Phenytoin, Barbiturates, Rifampin, Carbamazepine and other Cytochrome (CYP) 3A4 Enzyme Inducers
These drugs may enhance prednisone metabolism. Providers may need to increase the dose of prednisone.
Macrolide Antibiotics, Ketoconazole and other CYP 3A4 Enzyme Inhibitors
Ketoconazole may cause certain corticosteroids to linger in the body longer. Ketoconazole can decrease drug metabolism by as much as 60 percent. This can increase the risk of corticosteroid side effects.
A certain type of antibiotic called fluoroquinolones can cause damage to tendons. People who take corticosteroids while also taking fluroquinolones, or after taking fluoroquinolones, may be at higher risk for tendon damage.
Clearance of corticosteroids — the rate at which the drug is processed and leaves the body — is increased with cholestyramine.
Gengraf, Neoral, Sandimmune (Cyclosporine)
Using prednisone with cyclosporine may cause convulsions.
Patients on digoxin — a drug used for heart failure — may be at increased risk of low potassium levels or hypokalemia. This can lead to heart rhythm problems.
Estrogen Drugs and Oral Contraceptives
Drugs with estrogens such as birth control pills (oral contraceptives) may decrease the metabolism of the drug in the liver and increase the effect of corticosteroids.
Certain Pain Relievers
Using nonsteroidal anti-inflammatory drugs (NSAIDs) such as ibuprofen and salicylates such as aspirin may increase the risk of toxicity and gastrointestinal side effects when taken with corticosteroids.

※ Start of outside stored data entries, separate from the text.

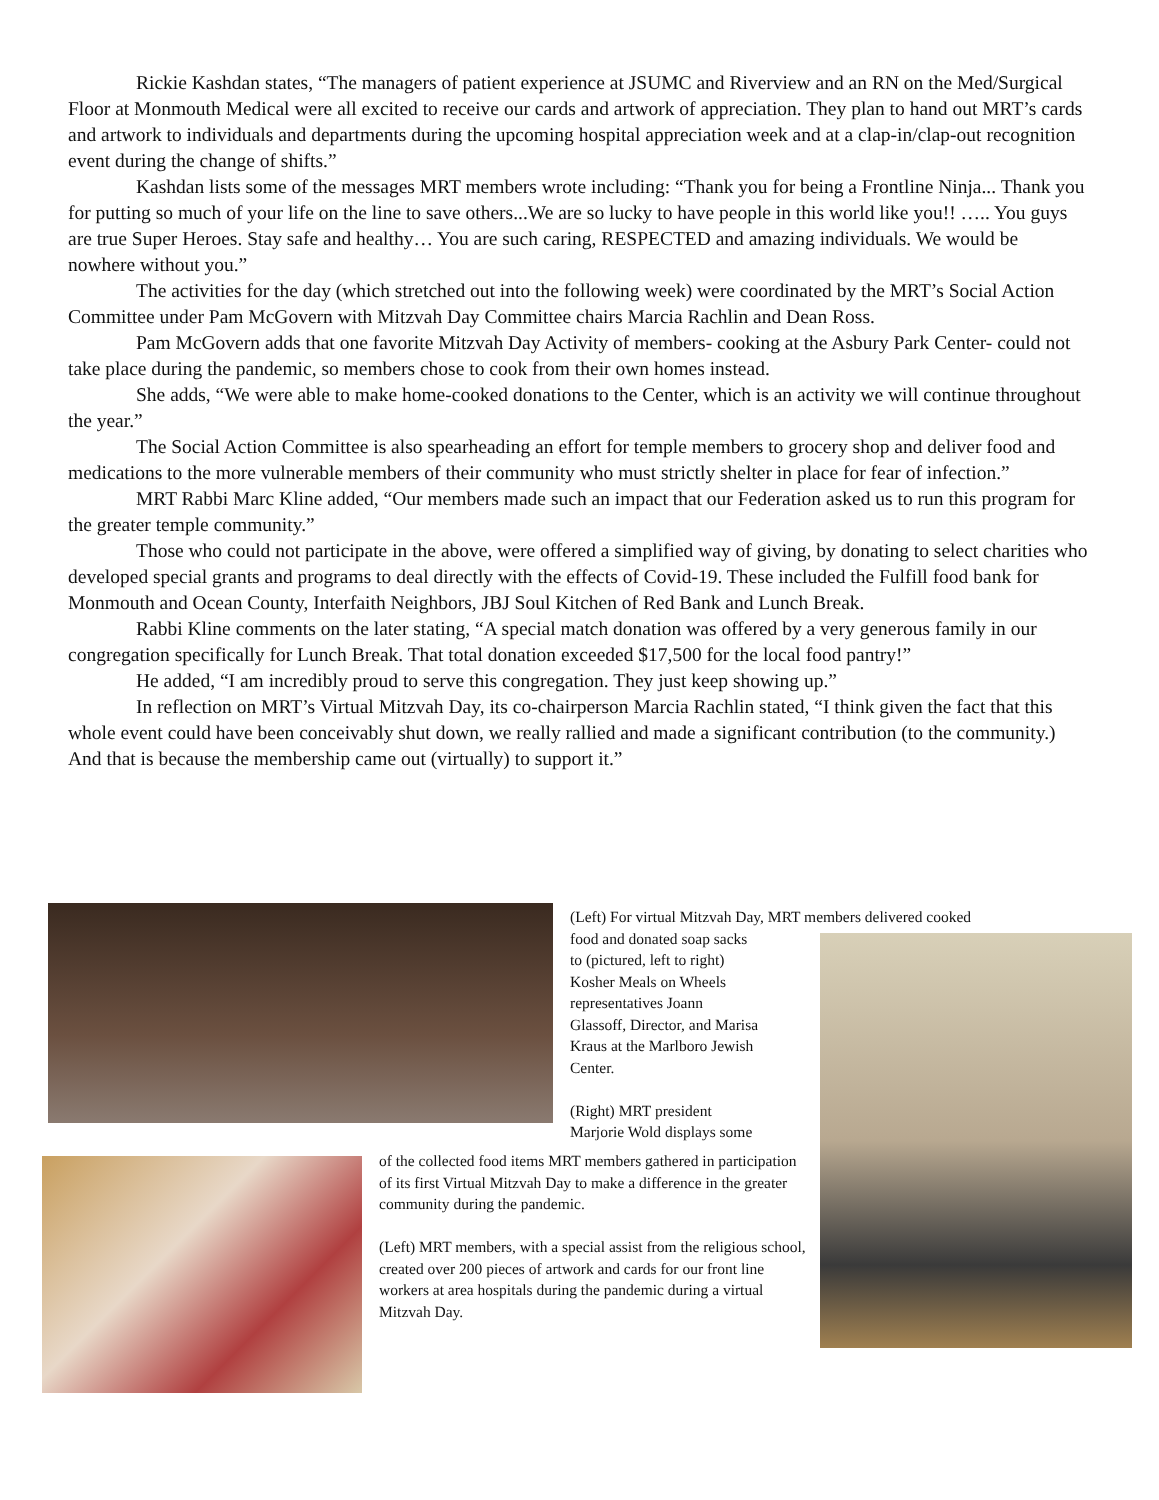Rickie Kashdan states, “The managers of patient experience at JSUMC and Riverview and an RN on the Med/Surgical Floor at Monmouth Medical were all excited to receive our cards and artwork of appreciation. They plan to hand out MRT’s cards and artwork to individuals and departments during the upcoming hospital appreciation week and at a clap-in/clap-out recognition event during the change of shifts.”
Kashdan lists some of the messages MRT members wrote including: “Thank you for being a Frontline Ninja... Thank you for putting so much of your life on the line to save others...We are so lucky to have people in this world like you!! ….. You guys are true Super Heroes. Stay safe and healthy… You are such caring, RESPECTED and amazing individuals. We would be nowhere without you.”
The activities for the day (which stretched out into the following week) were coordinated by the MRT’s Social Action Committee under Pam McGovern with Mitzvah Day Committee chairs Marcia Rachlin and Dean Ross.
Pam McGovern adds that one favorite Mitzvah Day Activity of members- cooking at the Asbury Park Center- could not take place during the pandemic, so members chose to cook from their own homes instead.
She adds, “We were able to make home-cooked donations to the Center, which is an activity we will continue throughout the year.”
The Social Action Committee is also spearheading an effort for temple members to grocery shop and deliver food and medications to the more vulnerable members of their community who must strictly shelter in place for fear of infection.”
MRT Rabbi Marc Kline added, “Our members made such an impact that our Federation asked us to run this program for the greater temple community.”
Those who could not participate in the above, were offered a simplified way of giving, by donating to select charities who developed special grants and programs to deal directly with the effects of Covid-19. These included the Fulfill food bank for Monmouth and Ocean County, Interfaith Neighbors, JBJ Soul Kitchen of Red Bank and Lunch Break.
Rabbi Kline comments on the later stating, “A special match donation was offered by a very generous family in our congregation specifically for Lunch Break. That total donation exceeded $17,500 for the local food pantry!”
He added, “I am incredibly proud to serve this congregation. They just keep showing up.”
In reflection on MRT’s Virtual Mitzvah Day, its co-chairperson Marcia Rachlin stated, “I think given the fact that this whole event could have been conceivably shut down, we really rallied and made a significant contribution (to the community.) And that is because the membership came out (virtually) to support it.”
(Left) For virtual Mitzvah Day, MRT members delivered cooked
food and donated soap sacks
to (pictured, left to right)
Kosher Meals on Wheels
representatives Joann
Glassoff, Director, and Marisa
Kraus at the Marlboro Jewish
Center.
(Right) MRT president
Marjorie Wold displays some
of the collected food items MRT members gathered in participation of its first Virtual Mitzvah Day to make a difference in the greater community during the pandemic.
(Left) MRT members, with a special assist from the religious school, created over 200 pieces of artwork and cards for our front line workers at area hospitals during the pandemic during a virtual Mitzvah Day.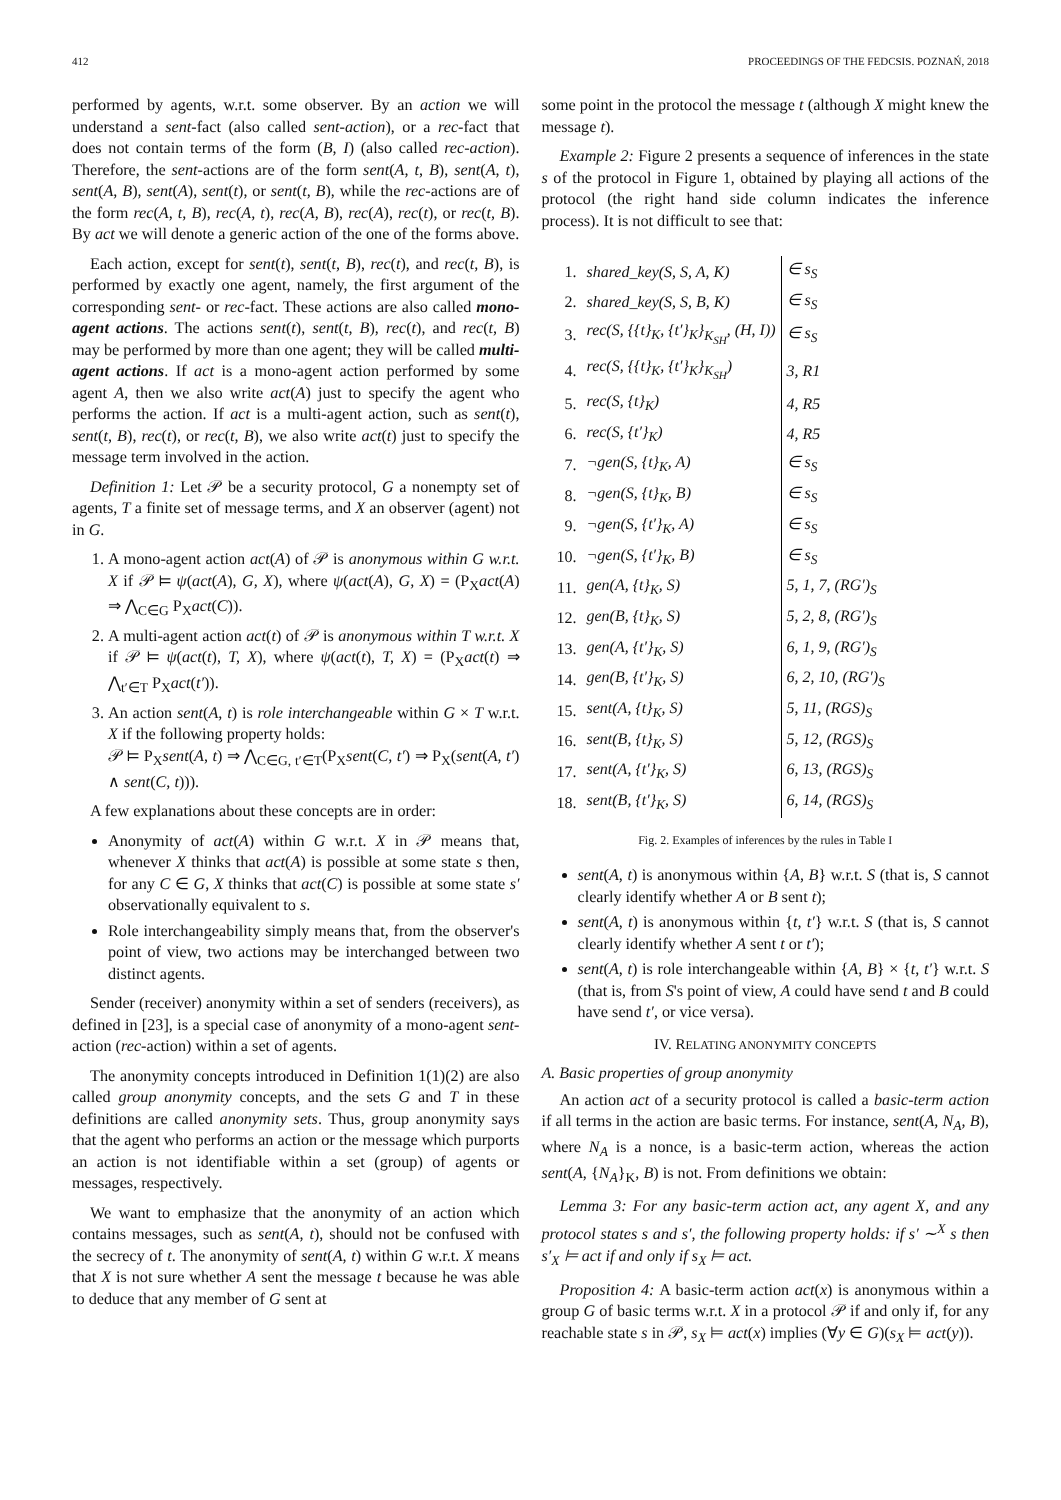412 PROCEEDINGS OF THE FEDCSIS. POZNAŃ, 2018
performed by agents, w.r.t. some observer. By an action we will understand a sent-fact (also called sent-action), or a rec-fact that does not contain terms of the form (B, I) (also called rec-action). Therefore, the sent-actions are of the form sent(A, t, B), sent(A, t), sent(A, B), sent(A), sent(t), or sent(t, B), while the rec-actions are of the form rec(A, t, B), rec(A, t), rec(A, B), rec(A), rec(t), or rec(t, B). By act we will denote a generic action of the one of the forms above.
Each action, except for sent(t), sent(t, B), rec(t), and rec(t, B), is performed by exactly one agent, namely, the first argument of the corresponding sent- or rec-fact. These actions are also called mono-agent actions. The actions sent(t), sent(t, B), rec(t), and rec(t, B) may be performed by more than one agent; they will be called multi-agent actions. If act is a mono-agent action performed by some agent A, then we also write act(A) just to specify the agent who performs the action. If act is a multi-agent action, such as sent(t), sent(t, B), rec(t), or rec(t, B), we also write act(t) just to specify the message term involved in the action.
Definition 1: Let 𝒫 be a security protocol, G a nonempty set of agents, T a finite set of message terms, and X an observer (agent) not in G.
1. A mono-agent action act(A) of 𝒫 is anonymous within G w.r.t. X if 𝒫 ⊨ ψ(act(A), G, X), where ψ(act(A), G, X) = (P<sub>X</sub>act(A) ⇒ ⋀<sub>C∈G</sub> P<sub>X</sub>act(C)).
2. A multi-agent action act(t) of 𝒫 is anonymous within T w.r.t. X if 𝒫 ⊨ ψ(act(t), T, X), where ψ(act(t), T, X) = (P<sub>X</sub>act(t) ⇒ ⋀<sub>t′∈T</sub> P<sub>X</sub>act(t′)).
3. An action sent(A, t) is role interchangeable within G × T w.r.t. X if the following property holds:
𝒫 ⊨ P<sub>X</sub>sent(A, t) ⇒ ⋀<sub>C∈G, t′∈T</sub>(P<sub>X</sub>sent(C, t′) ⇒ P<sub>X</sub>(sent(A, t′) ∧ sent(C, t))).
A few explanations about these concepts are in order:
Anonymity of act(A) within G w.r.t. X in 𝒫 means that, whenever X thinks that act(A) is possible at some state s then, for any C ∈ G, X thinks that act(C) is possible at some state s′ observationally equivalent to s.
Role interchangeability simply means that, from the observer's point of view, two actions may be interchanged between two distinct agents.
Sender (receiver) anonymity within a set of senders (receivers), as defined in [23], is a special case of anonymity of a mono-agent sent-action (rec-action) within a set of agents.
The anonymity concepts introduced in Definition 1(1)(2) are also called group anonymity concepts, and the sets G and T in these definitions are called anonymity sets. Thus, group anonymity says that the agent who performs an action or the message which purports an action is not identifiable within a set (group) of agents or messages, respectively.
We want to emphasize that the anonymity of an action which contains messages, such as sent(A, t), should not be confused with the secrecy of t. The anonymity of sent(A, t) within G w.r.t. X means that X is not sure whether A sent the message t because he was able to deduce that any member of G sent at
some point in the protocol the message t (although X might knew the message t).
Example 2: Figure 2 presents a sequence of inferences in the state s of the protocol in Figure 1, obtained by playing all actions of the protocol (the right hand side column indicates the inference process). It is not difficult to see that:
| 1. | shared_key(S, S, A, K) | ∈ s<sub>S</sub> |
| 2. | shared_key(S, S, B, K) | ∈ s<sub>S</sub> |
| 3. | rec(S, {{t}<sub>K</sub>, {t′}<sub>K</sub>}<sub>K<sub>SH</sub></sub>, (H, I)) | ∈ s<sub>S</sub> |
| 4. | rec(S, {{t}<sub>K</sub>, {t′}<sub>K</sub>}<sub>K<sub>SH</sub></sub>) | 3, R1 |
| 5. | rec(S, {t}<sub>K</sub>) | 4, R5 |
| 6. | rec(S, {t′}<sub>K</sub>) | 4, R5 |
| 7. | ¬gen(S, {t}<sub>K</sub>, A) | ∈ s<sub>S</sub> |
| 8. | ¬gen(S, {t}<sub>K</sub>, B) | ∈ s<sub>S</sub> |
| 9. | ¬gen(S, {t′}<sub>K</sub>, A) | ∈ s<sub>S</sub> |
| 10. | ¬gen(S, {t′}<sub>K</sub>, B) | ∈ s<sub>S</sub> |
| 11. | gen(A, {t}<sub>K</sub>, S) | 5, 1, 7, (RG′)<sub>S</sub> |
| 12. | gen(B, {t}<sub>K</sub>, S) | 5, 2, 8, (RG′)<sub>S</sub> |
| 13. | gen(A, {t′}<sub>K</sub>, S) | 6, 1, 9, (RG′)<sub>S</sub> |
| 14. | gen(B, {t′}<sub>K</sub>, S) | 6, 2, 10, (RG′)<sub>S</sub> |
| 15. | sent(A, {t}<sub>K</sub>, S) | 5, 11, (RGS)<sub>S</sub> |
| 16. | sent(B, {t}<sub>K</sub>, S) | 5, 12, (RGS)<sub>S</sub> |
| 17. | sent(A, {t′}<sub>K</sub>, S) | 6, 13, (RGS)<sub>S</sub> |
| 18. | sent(B, {t′}<sub>K</sub>, S) | 6, 14, (RGS)<sub>S</sub> |
Fig. 2. Examples of inferences by the rules in Table I
sent(A, t) is anonymous within {A, B} w.r.t. S (that is, S cannot clearly identify whether A or B sent t);
sent(A, t) is anonymous within {t, t′} w.r.t. S (that is, S cannot clearly identify whether A sent t or t′);
sent(A, t) is role interchangeable within {A, B} × {t, t′} w.r.t. S (that is, from S's point of view, A could have send t and B could have send t′, or vice versa).
IV. RELATING ANONYMITY CONCEPTS
A. Basic properties of group anonymity
An action act of a security protocol is called a basic-term action if all terms in the action are basic terms. For instance, sent(A, N<sub>A</sub>, B), where N<sub>A</sub> is a nonce, is a basic-term action, whereas the action sent(A, {N<sub>A</sub>}<sub>K</sub>, B) is not. From definitions we obtain:
Lemma 3: For any basic-term action act, any agent X, and any protocol states s and s′, the following property holds: if s′ ∼<sup>X</sup> s then s′<sub>X</sub> ⊨ act if and only if s<sub>X</sub> ⊨ act.
Proposition 4: A basic-term action act(x) is anonymous within a group G of basic terms w.r.t. X in a protocol 𝒫 if and only if, for any reachable state s in 𝒫, s<sub>X</sub> ⊨ act(x) implies (∀y ∈ G)(s<sub>X</sub> ⊨ act(y)).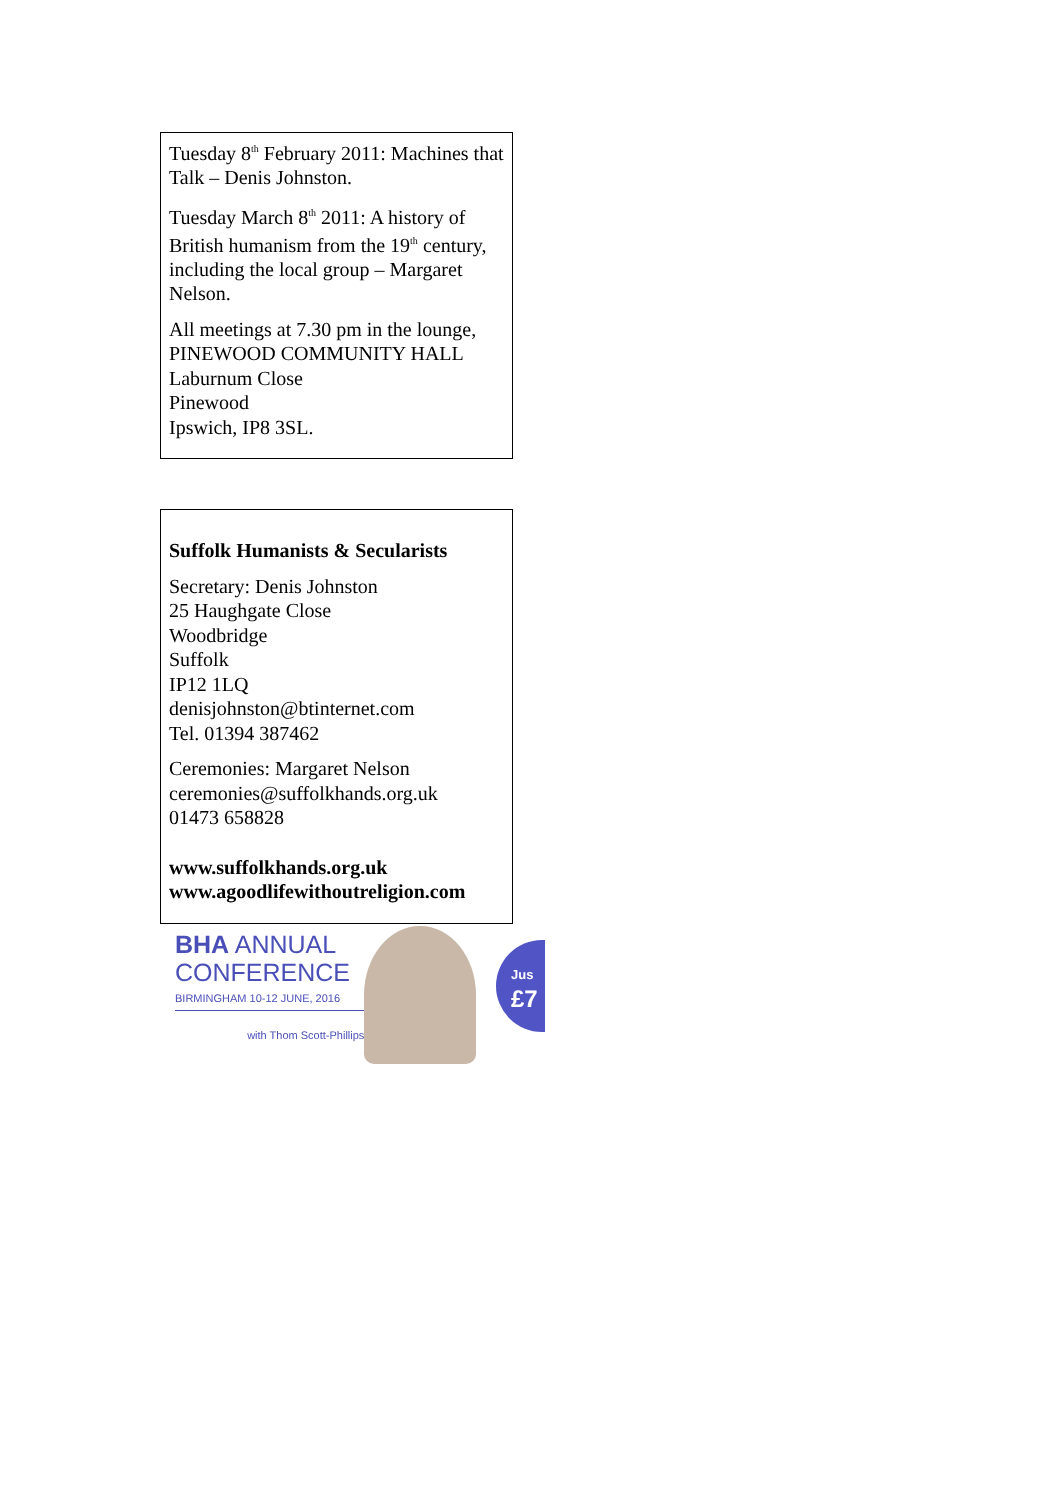Tuesday 8<sup>th</sup> February 2011: Machines that Talk – Denis Johnston.
Tuesday March 8<sup>th</sup> 2011: A history of British humanism from the 19<sup>th</sup> century, including the local group – Margaret Nelson.
All meetings at 7.30 pm in the lounge,
PINEWOOD COMMUNITY HALL
Laburnum Close
Pinewood
Ipswich, IP8 3SL.
Suffolk Humanists & Secularists
Secretary: Denis Johnston
25 Haughgate Close
Woodbridge
Suffolk
IP12 1LQ
denisjohnston@btinternet.com
Tel. 01394 387462
Ceremonies: Margaret Nelson
ceremonies@suffolkhands.org.uk
01473 658828
www.suffolkhands.org.uk
www.agoodlifewithoutreligion.com
BHA ANNUAL
CONFERENCE
BIRMINGHAM 10-12 JUNE, 2016
with Thom Scott-Phillips
Jus
£7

Diuretics and other Potassium-Depleting Agents
Using corticosteroids with diuretics and other potassium-depleting medications may increase the risk of low potassium levels, or hypokalemia.
Taking prednisone may decrease the effect of quetiapine, so higher quetiapine doses may be needed.
Taking prednisone while having a skin test may suppress reactions to the test.
Taking thalidomide with prednisone can lead to a serious skin reaction (toxic epidermal necrolysis).
Live or Live-Attenuated Vaccines
People taking prednisone should stop taking the drug before receiving a live or live-attenuated vaccine. Prednisone may increase the replication of some organisms in live-attenuated vaccines. Patients receiving immunosuppressive doses of prednisone should not use live or live-attenuated vaccines.
Prednisolone vs. Prednisone
Prednisolone and prednisone are both corticosteroids. They work the same way in the body, treat the same health conditions and have similar side effects.
Prednisone is converted into prednisolone in the liver. Prednisolone is the form of prednisone that works in the body. Prednisolone’s half-life is also slightly shorter, meaning it is eliminated from the body a little more quickly.
Prednisone is slightly less bioavailable (about 20 percent less) than prednisolone, which means it is slightly less absorbable into the body than prednisolone. Researchers think this is because some people may absorb it differently than others, especially since prednisone must be converted to prednisolone in the liver. For this reason, some researchers recommend using prednisolone rather than prednisone in people with active liver disease.
Prednisolone’s half-life changes with age. Children process the drug more quickly than adults.